It is often the case for holders of insurance policies to be denied compensation when levelling claims under the policies.
The reason evoked by the companies include clauses in the insurance contracts which exclude certain events from cover in the said insurance policies.
The exclusion clauses are often worded in a manner as not to make fully explicit events which will not be covered which, had they been clearly spelled out, would have led clients not to subscribe to the policies. The following is a case in which an insurance company had inserted certain standard exclusion clauses which the court held could not be invoked for non-payment of claims for having been inexplicitly stated in the policy.
In the recent matter of Liu Man Hin R P v La Prudence Mauricienne Assurance Ltée 2016 SCJ 271, the debate revolved whether an exclusion clause in an insurance policy could be invoked by the insurance company to prevent the insured person from claiming medical costs.
The plaintiff in the said matter had an insurance policy (‘Insurance Policy’) with La Prudence Mauricienne Assurance Ltee (the ‘Insurance Company’) in connection with a trip in France. While he was in France, he experienced a sudden pain and he was advised by doctors there that he had to undergo an urgent surgical operation.
The plaintiff subsequently made a claim with the Insurance Company to obtain a refund of the hospital fees he incurred being 5,202.79 Euros or its equivalent amount at the prevailing exchange rate at time of payment.
The Insurance Company refused and sought to trigger an exclusion clause in the Insurance Policy which inter alia provides that an exception to the scope of the insurance included “les affections médicales dont la survenance est prévisible en raison des antécédents”.
The representative of the Insurance Company explained that the latter had grounded its defence upon the exclusion clause to the extent that the plaintiff had a pre-existing medical condition at the time that he subscribed for the Insurance Policy.

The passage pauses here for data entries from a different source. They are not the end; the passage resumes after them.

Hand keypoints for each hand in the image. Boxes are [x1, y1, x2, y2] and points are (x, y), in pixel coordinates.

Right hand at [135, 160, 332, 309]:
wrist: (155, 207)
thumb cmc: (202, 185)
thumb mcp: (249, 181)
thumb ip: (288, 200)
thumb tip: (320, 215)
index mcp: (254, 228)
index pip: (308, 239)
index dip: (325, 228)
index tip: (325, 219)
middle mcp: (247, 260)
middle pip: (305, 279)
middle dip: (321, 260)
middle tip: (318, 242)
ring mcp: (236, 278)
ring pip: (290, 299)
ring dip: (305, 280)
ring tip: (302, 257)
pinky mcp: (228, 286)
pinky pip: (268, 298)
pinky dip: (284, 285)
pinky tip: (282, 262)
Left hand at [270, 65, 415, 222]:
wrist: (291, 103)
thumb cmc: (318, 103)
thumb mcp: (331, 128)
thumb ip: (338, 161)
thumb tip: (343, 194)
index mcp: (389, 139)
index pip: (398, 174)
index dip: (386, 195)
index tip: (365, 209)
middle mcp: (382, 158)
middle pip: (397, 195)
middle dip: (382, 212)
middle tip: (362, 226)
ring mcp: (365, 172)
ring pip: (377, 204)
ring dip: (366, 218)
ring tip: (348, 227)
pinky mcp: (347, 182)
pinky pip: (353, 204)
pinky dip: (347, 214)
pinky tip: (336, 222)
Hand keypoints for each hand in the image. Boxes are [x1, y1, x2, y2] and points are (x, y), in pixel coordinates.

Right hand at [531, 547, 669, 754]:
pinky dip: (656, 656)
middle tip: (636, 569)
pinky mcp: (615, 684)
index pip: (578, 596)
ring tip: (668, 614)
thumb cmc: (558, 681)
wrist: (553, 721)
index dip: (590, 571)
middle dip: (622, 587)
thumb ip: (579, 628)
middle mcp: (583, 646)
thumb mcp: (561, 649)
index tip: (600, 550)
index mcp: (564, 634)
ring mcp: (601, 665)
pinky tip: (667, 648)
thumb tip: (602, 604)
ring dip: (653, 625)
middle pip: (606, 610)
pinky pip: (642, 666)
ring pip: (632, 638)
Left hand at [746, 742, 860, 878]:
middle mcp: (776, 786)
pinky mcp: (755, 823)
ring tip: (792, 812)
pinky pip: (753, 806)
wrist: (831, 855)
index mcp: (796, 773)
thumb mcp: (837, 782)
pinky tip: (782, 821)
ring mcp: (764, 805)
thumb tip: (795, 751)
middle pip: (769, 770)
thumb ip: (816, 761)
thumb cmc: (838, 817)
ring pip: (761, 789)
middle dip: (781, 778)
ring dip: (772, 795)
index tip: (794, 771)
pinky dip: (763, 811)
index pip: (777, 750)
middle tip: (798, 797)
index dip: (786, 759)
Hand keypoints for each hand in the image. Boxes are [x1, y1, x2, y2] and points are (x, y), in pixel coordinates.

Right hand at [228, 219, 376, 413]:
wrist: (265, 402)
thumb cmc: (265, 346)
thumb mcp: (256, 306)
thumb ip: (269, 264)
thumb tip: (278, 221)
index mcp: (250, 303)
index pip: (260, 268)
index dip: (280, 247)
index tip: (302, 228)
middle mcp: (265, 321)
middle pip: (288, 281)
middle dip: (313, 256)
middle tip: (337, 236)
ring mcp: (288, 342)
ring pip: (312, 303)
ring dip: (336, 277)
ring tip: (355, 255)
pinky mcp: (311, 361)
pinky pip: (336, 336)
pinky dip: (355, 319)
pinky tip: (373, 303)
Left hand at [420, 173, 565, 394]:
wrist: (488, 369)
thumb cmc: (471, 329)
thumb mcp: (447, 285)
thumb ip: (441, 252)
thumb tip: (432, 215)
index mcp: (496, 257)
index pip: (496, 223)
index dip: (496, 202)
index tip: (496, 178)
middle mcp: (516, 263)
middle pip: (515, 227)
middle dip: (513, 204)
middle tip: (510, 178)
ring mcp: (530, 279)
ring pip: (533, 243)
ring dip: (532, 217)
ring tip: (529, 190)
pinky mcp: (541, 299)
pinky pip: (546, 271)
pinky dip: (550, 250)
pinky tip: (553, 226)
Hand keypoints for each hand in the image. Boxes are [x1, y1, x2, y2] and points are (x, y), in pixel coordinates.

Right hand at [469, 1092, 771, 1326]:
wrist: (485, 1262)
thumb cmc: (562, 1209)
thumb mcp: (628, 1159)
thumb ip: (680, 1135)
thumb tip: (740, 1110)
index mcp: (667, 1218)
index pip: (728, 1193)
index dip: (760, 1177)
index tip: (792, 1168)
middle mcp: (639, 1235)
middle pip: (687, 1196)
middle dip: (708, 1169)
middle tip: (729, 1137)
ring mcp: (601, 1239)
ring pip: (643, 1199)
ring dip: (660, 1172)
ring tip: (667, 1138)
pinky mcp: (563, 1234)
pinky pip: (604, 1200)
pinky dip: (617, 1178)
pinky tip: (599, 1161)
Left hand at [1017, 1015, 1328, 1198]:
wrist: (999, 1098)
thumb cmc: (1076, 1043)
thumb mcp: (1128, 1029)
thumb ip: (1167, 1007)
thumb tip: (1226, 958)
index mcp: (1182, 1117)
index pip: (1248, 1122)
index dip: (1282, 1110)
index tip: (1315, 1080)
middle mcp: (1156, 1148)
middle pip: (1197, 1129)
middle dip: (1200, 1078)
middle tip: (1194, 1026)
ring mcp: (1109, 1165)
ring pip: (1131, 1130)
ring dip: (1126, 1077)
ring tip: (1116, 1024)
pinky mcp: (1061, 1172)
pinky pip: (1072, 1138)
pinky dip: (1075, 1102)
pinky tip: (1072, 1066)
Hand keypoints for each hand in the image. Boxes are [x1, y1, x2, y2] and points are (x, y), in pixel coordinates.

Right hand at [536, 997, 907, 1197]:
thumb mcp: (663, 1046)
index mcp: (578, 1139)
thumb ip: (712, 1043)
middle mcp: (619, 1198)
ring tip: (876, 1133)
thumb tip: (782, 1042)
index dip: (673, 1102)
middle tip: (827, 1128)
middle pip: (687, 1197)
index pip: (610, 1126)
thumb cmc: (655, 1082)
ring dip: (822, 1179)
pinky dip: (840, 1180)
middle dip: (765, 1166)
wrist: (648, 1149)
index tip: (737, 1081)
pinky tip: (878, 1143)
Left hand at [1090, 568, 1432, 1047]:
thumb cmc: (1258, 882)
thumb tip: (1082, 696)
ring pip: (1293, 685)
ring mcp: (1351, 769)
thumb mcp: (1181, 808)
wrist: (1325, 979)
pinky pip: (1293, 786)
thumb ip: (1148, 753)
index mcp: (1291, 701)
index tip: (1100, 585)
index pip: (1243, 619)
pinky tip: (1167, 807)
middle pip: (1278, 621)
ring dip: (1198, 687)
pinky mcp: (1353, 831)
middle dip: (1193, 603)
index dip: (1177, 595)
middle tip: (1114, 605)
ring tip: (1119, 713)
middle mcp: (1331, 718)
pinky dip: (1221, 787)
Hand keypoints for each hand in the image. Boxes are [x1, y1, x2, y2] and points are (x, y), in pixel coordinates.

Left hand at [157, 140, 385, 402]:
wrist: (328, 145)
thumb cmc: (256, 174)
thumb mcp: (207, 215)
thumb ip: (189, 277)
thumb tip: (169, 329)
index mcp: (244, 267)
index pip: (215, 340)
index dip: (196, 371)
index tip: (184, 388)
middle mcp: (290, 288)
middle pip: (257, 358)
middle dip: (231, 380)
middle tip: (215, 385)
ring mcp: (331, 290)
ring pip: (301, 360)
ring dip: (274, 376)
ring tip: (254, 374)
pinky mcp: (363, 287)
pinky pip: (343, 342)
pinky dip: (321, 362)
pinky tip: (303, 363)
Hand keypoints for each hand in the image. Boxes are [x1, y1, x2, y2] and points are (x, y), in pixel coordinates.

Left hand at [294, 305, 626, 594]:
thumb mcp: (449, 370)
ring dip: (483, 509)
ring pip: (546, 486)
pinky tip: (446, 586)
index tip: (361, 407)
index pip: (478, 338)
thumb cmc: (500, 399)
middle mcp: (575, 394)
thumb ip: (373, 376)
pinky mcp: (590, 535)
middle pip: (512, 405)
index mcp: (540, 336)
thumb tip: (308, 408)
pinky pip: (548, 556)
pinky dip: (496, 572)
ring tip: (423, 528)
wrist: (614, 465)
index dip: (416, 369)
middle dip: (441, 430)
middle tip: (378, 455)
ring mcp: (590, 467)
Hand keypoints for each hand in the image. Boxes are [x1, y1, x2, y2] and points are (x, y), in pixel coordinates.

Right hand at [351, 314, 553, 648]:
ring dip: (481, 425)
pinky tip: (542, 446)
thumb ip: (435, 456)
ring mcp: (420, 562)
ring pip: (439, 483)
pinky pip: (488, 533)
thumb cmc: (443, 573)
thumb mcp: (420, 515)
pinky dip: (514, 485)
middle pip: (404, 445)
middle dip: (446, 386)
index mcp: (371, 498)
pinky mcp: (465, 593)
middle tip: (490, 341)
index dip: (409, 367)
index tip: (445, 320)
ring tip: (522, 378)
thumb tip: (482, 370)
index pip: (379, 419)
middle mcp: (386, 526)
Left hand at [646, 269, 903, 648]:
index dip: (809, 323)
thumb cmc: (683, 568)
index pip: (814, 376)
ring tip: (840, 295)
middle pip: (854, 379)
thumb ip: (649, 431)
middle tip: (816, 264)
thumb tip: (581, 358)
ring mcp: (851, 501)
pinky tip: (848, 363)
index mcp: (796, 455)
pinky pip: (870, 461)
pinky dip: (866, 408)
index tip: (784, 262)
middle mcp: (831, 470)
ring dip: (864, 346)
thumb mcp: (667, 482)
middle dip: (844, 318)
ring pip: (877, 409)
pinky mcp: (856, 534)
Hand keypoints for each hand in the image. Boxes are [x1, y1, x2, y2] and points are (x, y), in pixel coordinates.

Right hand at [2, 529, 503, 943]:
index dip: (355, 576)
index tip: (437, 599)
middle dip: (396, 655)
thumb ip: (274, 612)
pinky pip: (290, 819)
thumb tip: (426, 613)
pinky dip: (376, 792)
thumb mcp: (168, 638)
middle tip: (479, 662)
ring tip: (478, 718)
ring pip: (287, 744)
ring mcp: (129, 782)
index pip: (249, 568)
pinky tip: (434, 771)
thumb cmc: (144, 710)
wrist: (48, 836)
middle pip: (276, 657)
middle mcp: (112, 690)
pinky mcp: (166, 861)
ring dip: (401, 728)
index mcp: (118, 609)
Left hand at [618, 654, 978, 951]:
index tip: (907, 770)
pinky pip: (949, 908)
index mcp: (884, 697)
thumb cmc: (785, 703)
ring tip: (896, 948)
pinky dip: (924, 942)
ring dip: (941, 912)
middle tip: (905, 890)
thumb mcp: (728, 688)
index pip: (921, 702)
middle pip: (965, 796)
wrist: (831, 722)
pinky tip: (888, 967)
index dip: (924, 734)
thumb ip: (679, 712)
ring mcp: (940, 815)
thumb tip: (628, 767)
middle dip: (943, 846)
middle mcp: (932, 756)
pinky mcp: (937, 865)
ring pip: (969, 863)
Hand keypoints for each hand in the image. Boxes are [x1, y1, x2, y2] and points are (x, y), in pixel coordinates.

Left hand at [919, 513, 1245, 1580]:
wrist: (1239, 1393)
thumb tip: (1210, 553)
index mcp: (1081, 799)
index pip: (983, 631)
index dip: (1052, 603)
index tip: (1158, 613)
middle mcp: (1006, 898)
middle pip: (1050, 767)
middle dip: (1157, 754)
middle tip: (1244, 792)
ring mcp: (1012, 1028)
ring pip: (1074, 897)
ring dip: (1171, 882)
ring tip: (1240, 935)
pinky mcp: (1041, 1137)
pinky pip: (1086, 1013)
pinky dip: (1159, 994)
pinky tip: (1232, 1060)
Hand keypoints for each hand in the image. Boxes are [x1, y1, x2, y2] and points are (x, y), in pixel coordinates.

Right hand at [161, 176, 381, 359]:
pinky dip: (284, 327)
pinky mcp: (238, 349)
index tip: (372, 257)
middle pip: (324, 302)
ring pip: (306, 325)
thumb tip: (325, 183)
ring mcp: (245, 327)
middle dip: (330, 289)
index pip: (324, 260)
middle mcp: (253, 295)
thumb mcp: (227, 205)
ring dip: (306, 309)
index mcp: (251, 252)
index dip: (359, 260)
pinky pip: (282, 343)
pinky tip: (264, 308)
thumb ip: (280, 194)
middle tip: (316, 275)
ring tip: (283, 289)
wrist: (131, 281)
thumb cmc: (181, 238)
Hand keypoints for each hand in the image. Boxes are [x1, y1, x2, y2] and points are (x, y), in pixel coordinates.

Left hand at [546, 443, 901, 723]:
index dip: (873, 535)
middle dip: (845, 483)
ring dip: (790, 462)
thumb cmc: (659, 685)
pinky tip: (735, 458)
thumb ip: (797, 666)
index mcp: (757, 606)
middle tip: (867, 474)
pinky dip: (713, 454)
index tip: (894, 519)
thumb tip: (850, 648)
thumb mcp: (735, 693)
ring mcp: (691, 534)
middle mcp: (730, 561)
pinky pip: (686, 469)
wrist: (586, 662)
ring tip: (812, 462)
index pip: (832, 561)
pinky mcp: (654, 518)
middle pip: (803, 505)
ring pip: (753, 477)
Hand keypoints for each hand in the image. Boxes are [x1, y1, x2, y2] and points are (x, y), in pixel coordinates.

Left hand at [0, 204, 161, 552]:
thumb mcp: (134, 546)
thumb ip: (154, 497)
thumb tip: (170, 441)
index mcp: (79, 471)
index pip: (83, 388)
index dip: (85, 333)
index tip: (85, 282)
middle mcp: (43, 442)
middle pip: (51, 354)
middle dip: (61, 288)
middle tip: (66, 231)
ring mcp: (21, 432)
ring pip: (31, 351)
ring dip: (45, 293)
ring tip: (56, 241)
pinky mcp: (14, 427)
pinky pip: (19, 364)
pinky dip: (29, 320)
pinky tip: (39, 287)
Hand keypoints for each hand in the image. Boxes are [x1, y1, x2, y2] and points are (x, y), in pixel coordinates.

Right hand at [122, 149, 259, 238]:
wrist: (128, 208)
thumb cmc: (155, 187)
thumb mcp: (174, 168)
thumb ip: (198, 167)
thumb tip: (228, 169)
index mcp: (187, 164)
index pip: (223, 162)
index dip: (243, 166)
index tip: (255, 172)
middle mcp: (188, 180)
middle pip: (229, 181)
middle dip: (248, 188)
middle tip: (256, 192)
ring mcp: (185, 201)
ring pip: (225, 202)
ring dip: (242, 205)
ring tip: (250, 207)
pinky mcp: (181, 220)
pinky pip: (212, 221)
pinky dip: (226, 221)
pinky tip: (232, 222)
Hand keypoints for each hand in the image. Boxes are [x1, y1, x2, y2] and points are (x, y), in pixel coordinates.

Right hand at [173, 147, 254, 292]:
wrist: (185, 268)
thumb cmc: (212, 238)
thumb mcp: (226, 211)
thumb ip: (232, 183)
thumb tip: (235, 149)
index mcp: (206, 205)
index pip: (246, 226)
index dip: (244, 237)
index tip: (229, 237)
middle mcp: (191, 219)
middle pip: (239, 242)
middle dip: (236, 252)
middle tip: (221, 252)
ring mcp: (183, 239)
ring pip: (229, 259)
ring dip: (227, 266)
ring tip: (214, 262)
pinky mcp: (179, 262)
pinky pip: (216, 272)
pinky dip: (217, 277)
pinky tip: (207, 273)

However, she admitted in court that the exclusion clause did not extend to urgent surgical operations. Counsel for the Insurance Company argued that it was not bound to indemnify the plaintiff as the surgery which the latter did was directly linked to his pre-existing condition. On the other hand, Counsel for the plaintiff argued that the exclusion would be triggered for a disease and not for an unforeseeable surgical intervention.
In her judgement, her Ladyship A.D. Narain highlighted that an exclusion clause in an insurance contract has to be “formel” and “limité” in order for the exclusion clause to be valid and enforceable as per the Mauritius Civil Code.
By reference to French jurisprudence and doctrine, she explains:
«An exclusion clause is “formel” if it is expressed clearly, unambiguously and with precision so that there is no doubt as to the intention of the parties with regard to the exclusion of the guarantee in situations provided for in the clause, while the “caractère limité” implies that the exclusion clause must have “un contenu parfaitement déterminé et ne pas conduire à vider la garantie de sa substance”;
the combined effect of these requirements is that “l’exclusion doit être libellée de telle sorte que l’assuré soit en mesure de connaître très exactement les cas dans lesquels il ne sera pas garanti.
Aucune incertitude ne peut subsister après lecture de la clause ” »
With the above in mind, her Ladyship took the view that the exclusion clause in question was drafted in an ambiguous and unclear manner such that the Insurance Company could not rely on same.
On a different note (which may be of more interest for our readers), she observed that she did not consider other exclusion clauses in the policy to the extent that the Insurance Company did not invoke them and as per French doctrine, an exclusion clause in an insurance policy is to be viewed independently from other exclusion clauses in the same policy.
In all cases, exclusion clauses in standard insurance contracts may need a fresh review as they may not exclude the liability of insurance companies as they intend it to be and for the sake of clarity, subscribers of insurance policies should be fully briefed as regards the actual protection afforded by the insurance companies.